Climb: Mt. Kent-North Face

 

Date of Climb: 2/19/2006

 

Trip Report:

After working all day Saturday, I decided that I either needed to get in some people time that evening or go to the mountains on Sunday. I made some calls, and Ralph was looking for a partner to check out the north face of the obscure Mt. Kent. We found only one TR on the NF of Kent online, a trip by Dave and Phil that took a bushier line than ours. Beckey dedicated one sentence to Kent; Krawarik had two.

 

Saturday morning Ralph picked me up at 5 AM, and we drove to exit 42. Our USGS map indicated that the McClellan's Butte trail would put us to the right of Alice Creek when we intersected the Iron Horse trail.

 

usgs.JPG

 

So we turned left and marched. Past Rock Creek. Past Harris Creek. Darn well near Carter Creek before we realized that surely we went too far. We looked back and saw McClellan's Butte get some morning light. So much for our early start, and good thing it was a cold day.

 

z001.jpg

(photo by Ralph)

 

We turned around and hiked back, wondering if we'd ever find the Alice Creek or wondering if it was really another name for Rock Creek. We didn't see any signs of other roads. We eventually returned to the initial intersection and decided, why not, to wander the other way for a bit. Worst case we'd slog up the north gully on McClellan's Butte. Less than a quarter mile away, we stumbled across Alice Creek and a road branching down from it toward the creek. Elated, we followed the road down, only to have it dead-end. So we started shwacking up the creek toward Kent. Eventually we hit a road, but before then, navigating through clear-cutted timber with minimal snow cover was annoying. Only later did we really find out what was going on with the trail and the roads:

 

greentrails.JPG

 

Eventually our nice road curved the other way out of the valley, so we went off-trail climbers-right of the creek. The snow had a firm crust on it, and we made good time to the basin below the north face.

(Data records)
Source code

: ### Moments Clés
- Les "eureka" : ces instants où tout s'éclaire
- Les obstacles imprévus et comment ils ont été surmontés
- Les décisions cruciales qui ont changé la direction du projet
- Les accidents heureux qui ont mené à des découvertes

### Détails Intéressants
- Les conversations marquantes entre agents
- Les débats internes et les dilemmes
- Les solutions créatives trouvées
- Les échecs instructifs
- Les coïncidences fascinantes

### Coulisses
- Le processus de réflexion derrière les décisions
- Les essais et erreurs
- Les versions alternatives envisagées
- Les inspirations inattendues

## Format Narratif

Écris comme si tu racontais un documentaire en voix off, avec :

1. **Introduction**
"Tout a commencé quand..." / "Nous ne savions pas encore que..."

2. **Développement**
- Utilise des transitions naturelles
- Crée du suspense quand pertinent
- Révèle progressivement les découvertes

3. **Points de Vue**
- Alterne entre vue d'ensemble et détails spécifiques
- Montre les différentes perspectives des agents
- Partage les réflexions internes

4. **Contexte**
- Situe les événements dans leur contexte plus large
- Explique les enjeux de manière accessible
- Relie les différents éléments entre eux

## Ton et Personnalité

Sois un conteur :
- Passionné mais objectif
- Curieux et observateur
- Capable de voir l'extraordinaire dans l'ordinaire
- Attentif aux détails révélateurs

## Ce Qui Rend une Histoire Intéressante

_USING THE INFORMATION_:
**1)** Translate this sentence from the Mt. Kent trip report into Spanish: "The snow had a firm crust on it, and we made good time to the basin below the north face."
**2)** From the Mt. Kent trip report, return everything from "After working all" down to "Krawarik had two.", copied word for word.

_SOLUTIONS PER TASK_:
**1)** La nieve tenía una costra firme y avanzamos a buen ritmo hasta la cuenca situada bajo la cara norte.

**2)**
After working all day Saturday, I decided that I either needed to get in some people time that evening or go to the mountains on Sunday. I made some calls, and Ralph was looking for a partner to check out the north face of the obscure Mt. Kent. We found only one TR on the NF of Kent online, a trip by Dave and Phil that took a bushier line than ours. Beckey dedicated one sentence to Kent; Krawarik had two.